SHORT EXERCISE: Put the lines of the listing between the line holding "text All components" and the line holding "list The string", inclusive, into a numbered list, leaving out any blank lines.

[Items from a dataset]
********
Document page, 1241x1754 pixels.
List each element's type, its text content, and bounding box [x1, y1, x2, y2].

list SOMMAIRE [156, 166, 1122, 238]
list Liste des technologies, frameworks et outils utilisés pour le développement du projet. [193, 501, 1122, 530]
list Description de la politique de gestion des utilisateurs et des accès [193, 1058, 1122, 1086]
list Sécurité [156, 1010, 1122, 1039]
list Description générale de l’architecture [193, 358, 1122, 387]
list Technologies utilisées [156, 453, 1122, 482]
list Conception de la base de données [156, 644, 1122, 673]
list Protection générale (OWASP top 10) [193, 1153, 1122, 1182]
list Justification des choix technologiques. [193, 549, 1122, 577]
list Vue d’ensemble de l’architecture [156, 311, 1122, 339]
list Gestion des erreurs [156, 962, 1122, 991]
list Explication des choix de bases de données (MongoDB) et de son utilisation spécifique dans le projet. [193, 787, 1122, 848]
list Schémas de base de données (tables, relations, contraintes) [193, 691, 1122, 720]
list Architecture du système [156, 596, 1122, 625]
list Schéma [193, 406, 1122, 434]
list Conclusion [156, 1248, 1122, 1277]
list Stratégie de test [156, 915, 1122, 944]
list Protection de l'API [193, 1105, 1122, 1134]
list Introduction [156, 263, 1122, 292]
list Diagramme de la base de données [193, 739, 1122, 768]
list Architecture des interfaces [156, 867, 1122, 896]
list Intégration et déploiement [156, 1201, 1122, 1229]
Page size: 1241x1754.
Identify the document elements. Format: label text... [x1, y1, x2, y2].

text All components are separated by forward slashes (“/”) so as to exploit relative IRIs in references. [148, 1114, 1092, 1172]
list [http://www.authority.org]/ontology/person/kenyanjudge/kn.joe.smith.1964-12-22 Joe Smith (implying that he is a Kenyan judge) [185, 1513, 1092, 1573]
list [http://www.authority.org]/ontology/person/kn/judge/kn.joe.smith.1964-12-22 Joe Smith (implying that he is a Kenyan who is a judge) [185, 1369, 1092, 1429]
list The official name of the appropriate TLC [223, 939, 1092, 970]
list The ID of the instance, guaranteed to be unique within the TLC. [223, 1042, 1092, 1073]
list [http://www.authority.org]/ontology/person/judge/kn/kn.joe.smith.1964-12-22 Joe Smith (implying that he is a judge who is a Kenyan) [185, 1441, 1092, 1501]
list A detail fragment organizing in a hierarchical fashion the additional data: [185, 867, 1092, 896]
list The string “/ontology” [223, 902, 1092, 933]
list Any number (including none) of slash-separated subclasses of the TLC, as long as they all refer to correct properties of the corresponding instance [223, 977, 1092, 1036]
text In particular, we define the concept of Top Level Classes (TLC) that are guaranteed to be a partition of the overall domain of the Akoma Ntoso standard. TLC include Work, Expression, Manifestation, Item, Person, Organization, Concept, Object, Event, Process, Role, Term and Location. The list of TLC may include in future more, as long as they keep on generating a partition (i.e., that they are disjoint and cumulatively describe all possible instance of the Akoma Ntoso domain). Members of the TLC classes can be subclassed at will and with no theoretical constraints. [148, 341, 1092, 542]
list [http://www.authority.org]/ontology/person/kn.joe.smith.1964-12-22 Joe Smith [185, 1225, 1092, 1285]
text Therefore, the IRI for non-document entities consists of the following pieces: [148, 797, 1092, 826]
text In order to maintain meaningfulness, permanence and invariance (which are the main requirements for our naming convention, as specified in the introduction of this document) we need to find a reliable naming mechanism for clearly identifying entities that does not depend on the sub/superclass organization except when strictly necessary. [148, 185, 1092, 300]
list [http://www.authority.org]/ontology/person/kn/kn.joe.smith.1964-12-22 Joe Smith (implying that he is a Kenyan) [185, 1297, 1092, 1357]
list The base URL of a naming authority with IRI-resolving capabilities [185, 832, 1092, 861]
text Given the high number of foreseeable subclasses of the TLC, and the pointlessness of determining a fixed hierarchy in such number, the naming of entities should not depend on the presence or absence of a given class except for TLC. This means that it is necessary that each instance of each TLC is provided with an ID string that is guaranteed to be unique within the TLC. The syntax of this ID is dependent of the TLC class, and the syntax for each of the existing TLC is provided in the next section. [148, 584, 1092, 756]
********
WRITTEN RESPONSE:
1. text All components are separated by forward slashes (“/”) so as to exploit relative IRIs in references. [148, 1114, 1092, 1172]
2. list [http://www.authority.org]/ontology/person/kenyanjudge/kn.joe.smith.1964-12-22 Joe Smith (implying that he is a Kenyan judge) [185, 1513, 1092, 1573]
3. list [http://www.authority.org]/ontology/person/kn/judge/kn.joe.smith.1964-12-22 Joe Smith (implying that he is a Kenyan who is a judge) [185, 1369, 1092, 1429]
4. list The official name of the appropriate TLC [223, 939, 1092, 970]
5. list The ID of the instance, guaranteed to be unique within the TLC. [223, 1042, 1092, 1073]
6. list [http://www.authority.org]/ontology/person/judge/kn/kn.joe.smith.1964-12-22 Joe Smith (implying that he is a judge who is a Kenyan) [185, 1441, 1092, 1501]
7. list A detail fragment organizing in a hierarchical fashion the additional data: [185, 867, 1092, 896]
8. list The string “/ontology” [223, 902, 1092, 933]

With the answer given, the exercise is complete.